**GIVEN TEXT:**

Some schools have higher outcomes, in general, but does the relationship between outcome and predictor vary by school (this is what we mean by a “response surface” for a predictor or set of them)?
1. Here is an attempt to visualize some of the potential variation in the relationship of mathkind to ses by separately plotting the first 12 schoolids:

Code

    if (vanillaR) {
      xyplot(mathkind~ses|schoolid,data=dat[dat$schoolid<13,],type=c('p','r')) #close enough
    } else {
      ggplot(data=subset(dat,schoolid<13),aes(y=mathkind,x=ses))+geom_smooth(method = "lm", se = FALSE,col=2)+geom_point()+facet_wrap(~schoolid,nrow = 3) +theme_classic() 
    }

## `geom_smooth()` using formula = 'y ~ x'

The fitted lines are ‘mini-regressions,’ or ‘un-pooled’ regressions. What if we look at the coefficients from each of these? What might be a downside of doing this (is it practical to do this)? Would we get the same slope in each regression? How might we combine the school-specific slopes?

**INPUT DATA:**
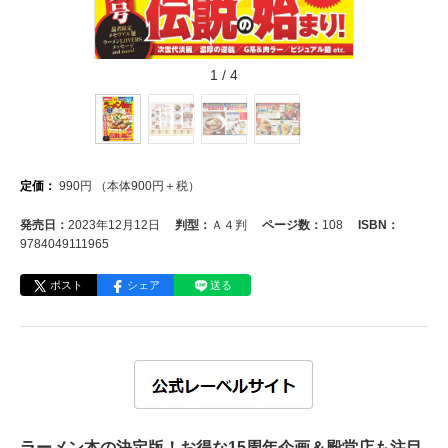
1
/
4
定価：
990
円
（本体
900
円＋税）
発売日：
2023年12月12日
判型：
Ａ４判
ページ数：
108
ISBN：
9784049111965
ポスト
シェア
送る
ラーメン本の決定版！お得な15周年企画＆殿堂店も注目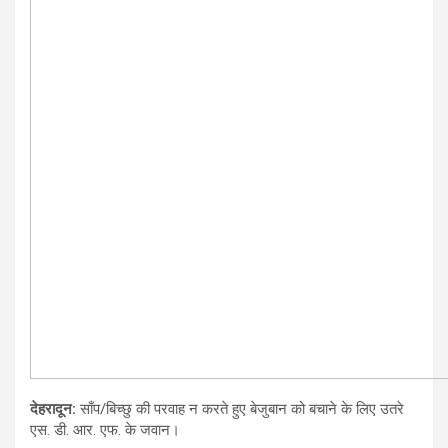
देहरादून:
साँप/बिच्छु की परवाह न करते हुए बेजुबान को बचाने के लिए उतरे
एस. डी. आर. एफ. के जवान।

**QUESTIONS ON THE MATERIAL:**
[1] In the passage on school-level response surfaces, what two names are given to the fitted lines in the plots?
[2] List every function called in the ggplot branch of the code in the response-surface passage.
[3] Carry on the passage about school-by-school regressions of mathkind on ses, starting after its final question.

**ANSWERS PER TASK:**
[1] They are called "mini-regressions" or "un-pooled" regressions.

[2] ggplot, subset, aes, geom_smooth, geom_point, facet_wrap, theme_classic

[3]
1. One concern: small samples yield imprecise estimates
2. Another concern: how to combine (meaningfully)?
3. More subtle: do we want to assess the degree to which these slopes differ? Is this of intrinsic interest to us? (it may be) iii. Below are the coefficients ($\hat\beta$) from 107 separate regressions (one per school) of mathkind on ses. We plot these first in ascending order with 95% confidence bounds, then plot the density of the coefficients taken as an ensemble.
4. The median in this ensemble of coefficients is 8.3, their mean is 8.6; a weighted mean is 10.3. Pooled (ignoring grouping) estimate is 14.4 (red line). Which one should you report?
5. We follow the plot with the distribution of the coeffients. The range of school-level effects (the effect of SES) is substantial (mainly between -50 and 80).

Code

set.seed(2042001)
beta.ses <- 0
beta.se <- 0
school.n <- 0
idList <- unique(dat$schoolid)
len <- length(idList)
#slopes for SES by school, one for each.
for (i in 1:len) {
    b<-dat$schoolid==idList[i]
    school.n[i] <- sum(b)
    fit1<-lm(dat$mathkind[b]~dat$ses[b])
    beta.ses[i] <- fit1$coef[2]
    beta.se[i]<-summary(fit1)$coef[2,2]
}
#means using different weights:

#unweighted
wtd.beta1 <- mean(beta.ses)
print(wtd.beta1)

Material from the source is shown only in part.